Available data Block Start
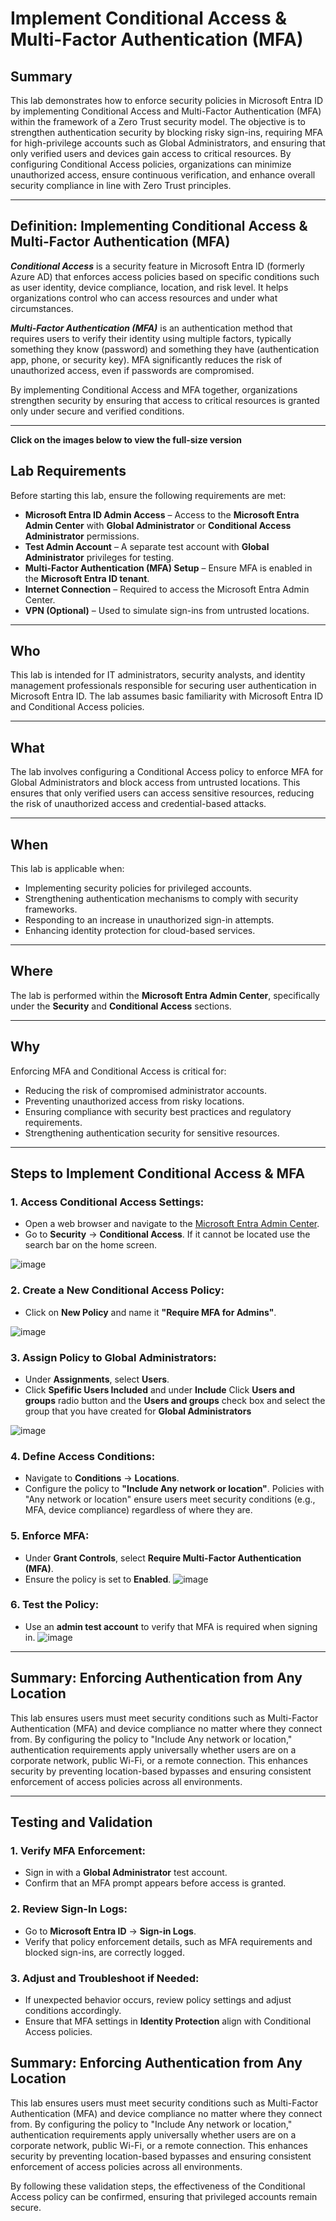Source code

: # Implement Conditional Access & Multi-Factor Authentication (MFA)

## Summary
This lab demonstrates how to enforce security policies in Microsoft Entra ID by implementing Conditional Access and Multi-Factor Authentication (MFA) within the framework of a Zero Trust security model. The objective is to strengthen authentication security by blocking risky sign-ins, requiring MFA for high-privilege accounts such as Global Administrators, and ensuring that only verified users and devices gain access to critical resources. By configuring Conditional Access policies, organizations can minimize unauthorized access, ensure continuous verification, and enhance overall security compliance in line with Zero Trust principles.

---
## Definition: Implementing Conditional Access & Multi-Factor Authentication (MFA)
***Conditional Access*** is a security feature in Microsoft Entra ID (formerly Azure AD) that enforces access policies based on specific conditions such as user identity, device compliance, location, and risk level. It helps organizations control who can access resources and under what circumstances.

***Multi-Factor Authentication (MFA)*** is an authentication method that requires users to verify their identity using multiple factors, typically something they know (password) and something they have (authentication app, phone, or security key). MFA significantly reduces the risk of unauthorized access, even if passwords are compromised.

By implementing Conditional Access and MFA together, organizations strengthen security by ensuring that access to critical resources is granted only under secure and verified conditions.

---
**Click on the images below to view the full-size version**

## Lab Requirements
Before starting this lab, ensure the following requirements are met:

- **Microsoft Entra ID Admin Access** – Access to the **Microsoft Entra Admin Center** with **Global Administrator** or **Conditional Access Administrator** permissions.
- **Test Admin Account** – A separate test account with **Global Administrator** privileges for testing.
- **Multi-Factor Authentication (MFA) Setup** – Ensure MFA is enabled in the **Microsoft Entra ID tenant**.
- **Internet Connection** – Required to access the Microsoft Entra Admin Center.
- **VPN (Optional)** – Used to simulate sign-ins from untrusted locations.

---

## Who
This lab is intended for IT administrators, security analysts, and identity management professionals responsible for securing user authentication in Microsoft Entra ID. The lab assumes basic familiarity with Microsoft Entra ID and Conditional Access policies.

---

## What
The lab involves configuring a Conditional Access policy to enforce MFA for Global Administrators and block access from untrusted locations. This ensures that only verified users can access sensitive resources, reducing the risk of unauthorized access and credential-based attacks.

---

## When
This lab is applicable when:
- Implementing security policies for privileged accounts.
- Strengthening authentication mechanisms to comply with security frameworks.
- Responding to an increase in unauthorized sign-in attempts.
- Enhancing identity protection for cloud-based services.

---

## Where
The lab is performed within the **Microsoft Entra Admin Center**, specifically under the **Security** and **Conditional Access** sections.

---

## Why
Enforcing MFA and Conditional Access is critical for:
- Reducing the risk of compromised administrator accounts.
- Preventing unauthorized access from risky locations.
- Ensuring compliance with security best practices and regulatory requirements.
- Strengthening authentication security for sensitive resources.

---

## Steps to Implement Conditional Access & MFA

### 1. Access Conditional Access Settings:
- Open a web browser and navigate to the [Microsoft Entra Admin Center](https://entra.microsoft.com).
- Go to **Security** → **Conditional Access**. If it cannot be located use the search bar on the home screen.</b>

![image](https://github.com/user-attachments/assets/e405207f-4a7c-479c-ad9f-7ff0115a40ec)


### 2. Create a New Conditional Access Policy:
- Click on **New Policy** and name it **"Require MFA for Admins"**.
  
![image](https://github.com/user-attachments/assets/6cfeba20-a09f-4063-bbc2-997d9c8efbfa)


### 3. Assign Policy to Global Administrators:
- Under **Assignments**, select **Users**.
- Click **Spefific Users Included** and under **Include** Click **Users and groups** radio button and the **Users and groups** check box and select the group that you have created for **Global Administrators**

![image](https://github.com/user-attachments/assets/ce42a783-8406-4010-9d34-7fe37562c00b)


### 4. Define Access Conditions:
- Navigate to **Conditions** → **Locations**.
- Configure the policy to **"Include Any network or location"**. Policies with "Any network or location" ensure users meet security conditions (e.g., MFA, device compliance) regardless of where they are.

### 5. Enforce MFA:
- Under **Grant Controls**, select **Require Multi-Factor Authentication (MFA)**.
- Ensure the policy is set to **Enabled**.
![image](https://github.com/user-attachments/assets/6d675218-34b7-4c6e-baaa-eec9c78d6a8d)


### 6. Test the Policy:
- Use an **admin test account** to verify that MFA is required when signing in.
  ![image](https://github.com/user-attachments/assets/f81e662d-d9c8-4ce8-89f9-83146f9b5696)
---

## Summary: Enforcing Authentication from Any Location ##
This lab ensures users must meet security conditions such as Multi-Factor Authentication (MFA) and device compliance no matter where they connect from. By configuring the policy to "Include Any network or location," authentication requirements apply universally whether users are on a corporate network, public Wi-Fi, or a remote connection. This enhances security by preventing location-based bypasses and ensuring consistent enforcement of access policies across all environments.

---

## Testing and Validation

### 1. Verify MFA Enforcement:
- Sign in with a **Global Administrator** test account.
- Confirm that an MFA prompt appears before access is granted.

### 2. Review Sign-In Logs:
- Go to **Microsoft Entra ID** → **Sign-in Logs**.
- Verify that policy enforcement details, such as MFA requirements and blocked sign-ins, are correctly logged.

### 3. Adjust and Troubleshoot if Needed:
- If unexpected behavior occurs, review policy settings and adjust conditions accordingly.
- Ensure that MFA settings in **Identity Protection** align with Conditional Access policies.

## Summary: Enforcing Authentication from Any Location

This lab ensures users must meet security conditions such as Multi-Factor Authentication (MFA) and device compliance no matter where they connect from. By configuring the policy to "Include Any network or location," authentication requirements apply universally whether users are on a corporate network, public Wi-Fi, or a remote connection. This enhances security by preventing location-based bypasses and ensuring consistent enforcement of access policies across all environments.

By following these validation steps, the effectiveness of the Conditional Access policy can be confirmed, ensuring that privileged accounts remain secure.
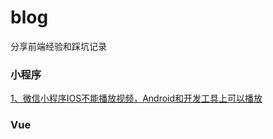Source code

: # blog
分享前端经验和踩坑记录

### 小程序
[1、微信小程序IOS不能播放视频，Android和开发工具上可以播放](https://github.com/helloylj/blog/tree/master/20180605)


### Vue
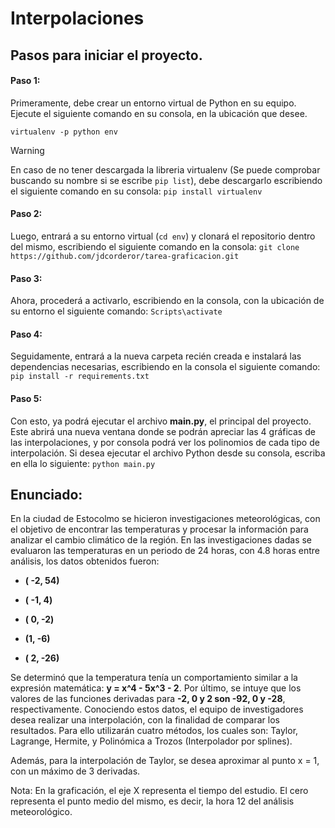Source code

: # Interpolaciones
## Pasos para iniciar el proyecto.
#### Paso 1:
Primeramente, debe crear un entorno virtual de Python en su equipo. Ejecute el siguiente comando en su consola, en la ubicación que desee.

`virtualenv -p python env`

> [!WARNING]
> En caso de no tener descargada la libreria virtualenv (Se puede comprobar buscando su nombre si se escribe `pip list`), debe descargarlo escribiendo el siguiente comando en su consola: `pip install virtualenv`

#### Paso 2:
Luego, entrará a su entorno virtual (`cd env`) y clonará el repositorio dentro del mismo, escribiendo el siguiente comando en la consola:
`git clone https://github.com/jdcorderor/tarea-graficacion.git`

#### Paso 3:
Ahora, procederá a activarlo, escribiendo en la consola, con la ubicación de su entorno el siguiente comando:
`Scripts\activate`

#### Paso 4:
Seguidamente, entrará a la nueva carpeta recién creada e instalará las dependencias necesarias, escribiendo en la consola el siguiente comando: 
`pip install -r requirements.txt`

#### Paso 5:
Con esto, ya podrá ejecutar el archivo <b>main.py</b>, el principal del proyecto. Este abrirá una nueva ventana donde se podrán apreciar las 4 gráficas de las interpolaciones, y por consola podrá ver los polinomios de cada tipo de interpolación. Si desea ejecutar el archivo Python desde su consola, escriba en ella lo siguiente:
`python main.py`


## Enunciado:
En la ciudad de Estocolmo se hicieron investigaciones meteorológicas, con el objetivo de encontrar las temperaturas y procesar la información para analizar el cambio climático de la región. En las investigaciones dadas se evaluaron las temperaturas en un periodo de 24 horas, con 4.8 horas entre análisis, los datos obtenidos fueron: 
<b>
- ( -2, 54)

- ( -1, 4)

- ( 0, -2)

- (1, -6)

- ( 2, -26)
</b>
Se determinó que la temperatura tenía un comportamiento similar a la expresión matemática:  <b>y = x^4 - 5x^3 - 2</b>. Por último, se intuye que los valores de las funciones derivadas para <b>-2, 0 y 2 son -92, 0 y -28</b>, respectivamente.  Conociendo estos datos, el equipo de investigadores desea realizar una interpolación, con la finalidad de comparar los resultados. Para ello utilizarán cuatro métodos, los cuales son: Taylor, Lagrange, Hermite, y Polinómica a Trozos (Interpolador por splines).

Además, para la interpolación de Taylor, se desea aproximar al punto x = 1, con un máximo de 3 derivadas.

Nota: En la graficación, el eje X representa el tiempo del estudio. El cero representa el punto medio del mismo, es decir, la hora 12 del análisis meteorológico.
Available data Block End
#### [Problem to work on]
Starting with the line with "- Confirm that" above and going on through the line with "### 3. Adjust", transcribe every line exactly, both ends included, and add nothing.

#### [Solution for this exercise]
- Confirm that an MFA prompt appears before access is granted.

### 2. Review Sign-In Logs:
- Go to **Microsoft Entra ID** → **Sign-in Logs**.
- Verify that policy enforcement details, such as MFA requirements and blocked sign-ins, are correctly logged.

### 3. Adjust and Troubleshoot if Needed:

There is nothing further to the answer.